The intersection of open source and cloud computing

There has been much discussion about the relationship between open-source software and cloud computing. How will the two trends affect each other in the years to come?

James Urquhart
James Urquhart is a field technologist with almost 20 years of experience in distributed-systems development and deployment, focusing on service-oriented architectures, cloud computing, and virtualization. James is a market strategist for cloud computing at Cisco Systems and an adviser to EnStratus, though the opinions expressed here are strictly his own. He is a member of the CNET Blog Network and is not an employee of CNET.
James Urquhart
4 min read

Cloud computing and open-source software have been intertwined since the early days of the cloud. Vendors such as Amazon.com, SugarCRM, Rackspace, and many, many others, utilized open-source choices for everything from virtualization to data stores to user interfaces.

Geograph/Ray Jones

Today, it is fair to say that much of the cloud was made possible by both the economics and malleability of open-source software. However, despite the widespread adoption of open-source software by the cloud community, the future of open-source software is greatly affected by the cloud operations model itself.

Take the interesting discussion about the future of the LAMP stack recently. LAMP--a software stack consisting of Linux, Apache Web Server and/or Tomcat, MySQL (or another open-source database engine) and the Perl, Python and/or PHP scripting languages--plays a critical role in the world of Web applications, but as I noted recently, it may not be as critical to the cloud.

The ways in which open source is most affected by cloud computing mostly revolve around the changing roles in the IT operations sphere that I talked about in my series on DevOps. Briefly, I pointed out that cloud drives operations teams from a server focus to an application focus. This means that different teams now operate the infrastructure components that an application depends on versus the application itself.

James Urquhart

Now, the definition of IT infrastructure has shifted significantly in the last 15 years or so, and much of that term now encompasses software as well as hardware. Operating systems have long been considered infrastructure in the world of client-server. Middleware and data bases, such as J2EE application servers and relational database management systems have also been largely described as common infrastructure.

In fact, a very common practice in enterprise IT organizations is to create standard builds of key software infrastructure stacks, to create a common operations framework on which application code is the only variant--at least in theory.

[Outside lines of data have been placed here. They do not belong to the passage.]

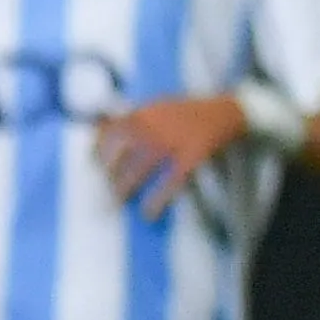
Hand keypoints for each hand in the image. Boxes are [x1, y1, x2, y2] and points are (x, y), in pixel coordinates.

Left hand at [94, 93, 244, 218]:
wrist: (225, 110)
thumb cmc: (185, 110)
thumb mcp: (154, 105)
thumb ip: (129, 116)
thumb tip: (97, 128)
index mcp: (142, 114)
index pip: (109, 136)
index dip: (98, 153)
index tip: (93, 166)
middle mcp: (153, 128)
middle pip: (121, 157)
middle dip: (110, 176)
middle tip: (107, 188)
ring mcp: (172, 143)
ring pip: (139, 171)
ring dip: (126, 189)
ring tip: (119, 201)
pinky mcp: (190, 157)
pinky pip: (169, 183)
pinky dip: (157, 201)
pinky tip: (149, 213)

As many of these infrastructure components shifted to open-source options, they received a tremendous amount of attention from application developers. The reason for this was two-fold. The first was the fact that these projects were available for download for free--a characteristic the average developer loves in tools and infrastructure. The second is that developers were free to manipulate the entire software infrastructure stack if they so chose--though most rarely, if ever, actually did so.

Here's the thing. Developers who wanted to play with infrastructure code were able to do so for two reasons:

  1. The source code and instructions for building the software were freely available for manipulation on the developer's own system.

  2. The developer could then build and deploy the software on said system to test and then utilize any changes.

What changes in cloud computing is that deployment of infrastructure software is strictly under the control of the cloud service provider. If I'm a user of Google App Engine, for example, I can't go into the source code for their management systems, change something to suit me, and push it out to the wider Google service environment.

Of course, we want it that way--it would be ridiculous to allow anyone who wants to change the way App Engine works to affect all other users of that environment. The security implications alone make that completely unreasonable, much less the other operational problems it would present.

Which means that the only users of open-source infrastructure projects in the public cloud are the cloud providers. They may see themselves as responsible users of open source and contribute back, or they may not. In any case, the incentive for the average application developer to delve into infrastructure code is weakened, if not removed outright.

The good news is that "infrastructure as a service" companies like Rackspace, Terremark, or Amazon leave so much of the software infrastructure up to their customers (such as operating systems and middleware) that it will be quite some time before most projects see this effect. In fact, it might accelerate interest in the short term.

However, as "platform as a service" offerings proliferate, and enterprise developers increasingly go for the path of least resistance, it may only be a matter of time until most cloud infrastructure is supported only by the professional operations teams behind cloud services.

Ultimately, I think one of two things will happen. Either the cloud community will find ways to ensure that open-source infrastructure projects are highly visible to end users and encourage innovation by the larger community, or most such projects will be supported only by cloud providers who--as competitive businesses--will seek opportunities for differentiation. That, in turn, may actually kill the advantages of open source for those organizations, and cause increased forking or even abandonment of open-source projects.

I'm not sure how all of this will work out, but I am fascinated by the possibility of increased competition between a shrinking pool of active contributors to common open-source infrastructure projects. Will open source suffer, or will the developer community find innovative new ways to keep open-source infrastructure accessible to application developers using cloud services?